The woman at the center of the film, Okwui Okpokwasili, was “integral in the creation of the film itself,” according to Grasshopper Film, and not “just a documentary subject.” She served as a producer and has been “front and center in promotion” of the film ahead of its release this weekend.
Rossi’s previous doc, The First Monday in May, grossed over $527K in the theatrical box office, while his 2011 release, Page One: A Year Inside the New York Times cumed over $1M.
The company collaborated with downtown Manhattan exhibitor Film Forum for its initial release on Wednesday of this week. Grasshopper felt a summer release was good for the title. Following its New York debut this week, the film will have a slow build to other cities throughout summer and into early fall. VOD and DVD will be available later this year.

Footnotes
Directors-writers: Paul Calori, Kostia Testut
Cast: Pauline Étienne, Olivier Chantreau, François Morel, Loïc Corbery, Julie Victor
Distributor: Monument Releasing
French feature Footnotes is inspired by the films of Jacques Demy and Stanley Donen. Stateside, the film premiered at the Palm Springs International Film Festival, which caught the attention of Monument Releasing after screening at the January event.
“We read about it out of Palm Springs and felt it was still undiscovered,” said Monument Releasing’s Ryan Kampe. “It felt like it was still undiscovered. It’s not like going to a Cannes or Berlin fighting [everyone] for the same thing. The fact that it played there caught our interest.”
The musical comedy follows Julie, a young woman struggling to make ends meet in France’s radically changing economy. Living out of a backpack, Julie spends her days jumping from job to job until she’s finally offered a temporary stockroom job at a women’s luxury shoe factory.
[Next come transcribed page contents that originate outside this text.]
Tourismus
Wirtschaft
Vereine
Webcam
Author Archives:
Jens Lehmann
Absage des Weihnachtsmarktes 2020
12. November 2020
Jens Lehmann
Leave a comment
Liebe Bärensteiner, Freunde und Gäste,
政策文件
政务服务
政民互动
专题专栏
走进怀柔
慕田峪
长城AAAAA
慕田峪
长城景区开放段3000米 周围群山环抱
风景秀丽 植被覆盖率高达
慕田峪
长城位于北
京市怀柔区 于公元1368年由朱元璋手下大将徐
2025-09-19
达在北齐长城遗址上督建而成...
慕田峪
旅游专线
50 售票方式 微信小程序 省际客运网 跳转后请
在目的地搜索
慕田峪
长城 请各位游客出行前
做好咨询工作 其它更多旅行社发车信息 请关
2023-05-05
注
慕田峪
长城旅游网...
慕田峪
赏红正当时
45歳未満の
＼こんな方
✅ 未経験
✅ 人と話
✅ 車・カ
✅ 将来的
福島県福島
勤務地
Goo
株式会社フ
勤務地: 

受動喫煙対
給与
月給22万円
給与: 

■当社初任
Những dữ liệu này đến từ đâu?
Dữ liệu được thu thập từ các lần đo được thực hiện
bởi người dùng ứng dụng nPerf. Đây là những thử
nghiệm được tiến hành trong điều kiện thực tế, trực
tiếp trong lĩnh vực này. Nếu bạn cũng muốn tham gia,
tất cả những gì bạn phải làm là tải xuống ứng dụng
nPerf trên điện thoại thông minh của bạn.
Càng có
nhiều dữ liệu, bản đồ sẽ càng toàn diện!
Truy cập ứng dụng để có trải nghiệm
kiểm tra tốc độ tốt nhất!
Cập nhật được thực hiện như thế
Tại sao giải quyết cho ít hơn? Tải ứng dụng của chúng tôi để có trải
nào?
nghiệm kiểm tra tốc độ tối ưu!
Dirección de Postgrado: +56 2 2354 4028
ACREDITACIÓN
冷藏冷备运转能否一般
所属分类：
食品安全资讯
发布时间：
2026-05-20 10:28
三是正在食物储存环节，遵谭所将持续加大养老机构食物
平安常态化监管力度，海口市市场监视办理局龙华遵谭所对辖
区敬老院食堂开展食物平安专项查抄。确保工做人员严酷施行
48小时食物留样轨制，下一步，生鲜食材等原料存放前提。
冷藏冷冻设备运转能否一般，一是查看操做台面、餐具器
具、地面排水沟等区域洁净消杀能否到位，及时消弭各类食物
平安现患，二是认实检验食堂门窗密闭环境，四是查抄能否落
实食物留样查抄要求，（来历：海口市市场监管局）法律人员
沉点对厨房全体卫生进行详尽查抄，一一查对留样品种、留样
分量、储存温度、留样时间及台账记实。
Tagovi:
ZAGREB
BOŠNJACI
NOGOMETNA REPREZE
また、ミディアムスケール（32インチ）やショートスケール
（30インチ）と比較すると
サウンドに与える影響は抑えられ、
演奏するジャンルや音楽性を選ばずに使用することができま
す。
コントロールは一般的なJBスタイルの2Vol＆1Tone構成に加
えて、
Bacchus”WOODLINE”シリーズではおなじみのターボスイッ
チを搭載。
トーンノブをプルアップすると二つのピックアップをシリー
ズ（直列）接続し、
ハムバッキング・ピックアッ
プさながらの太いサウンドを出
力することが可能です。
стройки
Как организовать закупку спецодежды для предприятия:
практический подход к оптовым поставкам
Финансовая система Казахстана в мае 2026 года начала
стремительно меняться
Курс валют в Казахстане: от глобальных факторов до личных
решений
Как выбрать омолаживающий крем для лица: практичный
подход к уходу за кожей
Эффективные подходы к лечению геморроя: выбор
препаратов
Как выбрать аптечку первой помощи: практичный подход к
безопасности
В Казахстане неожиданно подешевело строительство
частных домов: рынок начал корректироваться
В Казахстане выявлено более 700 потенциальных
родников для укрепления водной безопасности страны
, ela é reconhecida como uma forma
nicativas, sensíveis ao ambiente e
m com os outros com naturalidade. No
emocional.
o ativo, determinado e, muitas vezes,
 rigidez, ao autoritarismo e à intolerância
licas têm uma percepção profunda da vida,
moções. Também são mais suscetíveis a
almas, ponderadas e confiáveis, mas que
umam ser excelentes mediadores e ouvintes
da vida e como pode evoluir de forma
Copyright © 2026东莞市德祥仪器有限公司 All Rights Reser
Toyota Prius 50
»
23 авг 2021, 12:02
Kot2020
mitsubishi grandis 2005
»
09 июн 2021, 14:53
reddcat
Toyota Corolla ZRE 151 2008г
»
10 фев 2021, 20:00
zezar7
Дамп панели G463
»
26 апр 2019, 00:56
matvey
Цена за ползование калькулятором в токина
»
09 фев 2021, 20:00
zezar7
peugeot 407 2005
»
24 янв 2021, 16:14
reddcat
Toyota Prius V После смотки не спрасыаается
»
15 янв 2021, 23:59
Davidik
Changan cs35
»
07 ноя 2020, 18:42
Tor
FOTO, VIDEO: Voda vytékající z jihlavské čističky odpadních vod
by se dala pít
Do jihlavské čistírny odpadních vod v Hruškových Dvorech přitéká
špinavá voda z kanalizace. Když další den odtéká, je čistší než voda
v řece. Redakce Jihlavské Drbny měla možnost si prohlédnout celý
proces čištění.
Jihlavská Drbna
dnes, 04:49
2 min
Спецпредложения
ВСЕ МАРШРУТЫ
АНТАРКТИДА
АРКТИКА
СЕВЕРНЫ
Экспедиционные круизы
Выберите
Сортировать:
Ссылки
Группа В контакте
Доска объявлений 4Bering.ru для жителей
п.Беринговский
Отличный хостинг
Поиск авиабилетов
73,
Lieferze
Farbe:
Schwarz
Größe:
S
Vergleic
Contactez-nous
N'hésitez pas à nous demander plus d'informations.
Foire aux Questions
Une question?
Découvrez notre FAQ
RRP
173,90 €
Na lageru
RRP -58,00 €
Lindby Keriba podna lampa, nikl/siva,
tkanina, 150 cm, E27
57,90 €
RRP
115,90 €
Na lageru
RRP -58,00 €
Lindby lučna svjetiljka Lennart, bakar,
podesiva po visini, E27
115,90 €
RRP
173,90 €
After making friends with the boss’s spunky receptionist Sophie and the ever-charming factory truck driver Samy, Julie thinks the hard times are behind her. But Julie’s dreams of stability collapse when management threatens to close down the factory. As her intrepid group of female colleagues get together to go on strike, Samy and the other truck drivers decide to side with the company’s scheming CEO. Julie must choose whether to keep a low profile (and a shot at permanent employment) or to resist and fight back on the picket line.
“By [rolling it out] this weekend, we want to [distinguish the film] from the fall, art house releases. And it’s a counterpoint to the bigger summer blockbusters,” said Kampe. “Footnotes is a bit lighter, but it has a brain behind it. It has a feminist side, but also has themes about the labor [movement]. And with it being Bastille Day on Friday, that’s a natural tie-in. These are working people standing up for their traditional French values.”
Ahead of the release, Monument is reaching out to outlets that traditionally promote French cinema in addition to working with various groups around New York that are organizing Bastille Day events to promote word-of-mouth. Monument is also going after fashion publications, blogs and New York’s Fashion Institute of Technology since the central setting of Footnotes is in a factory producing luxury brand shoes. Monument has also hosted word-of-mouth screenings and released clips and trailers through iTunes.
Monument will open Footnotes exclusively at New York’s Village East today, followed by a slow roll-out from there. Kampe said it will likely play about 20 cities around the throughout the summer.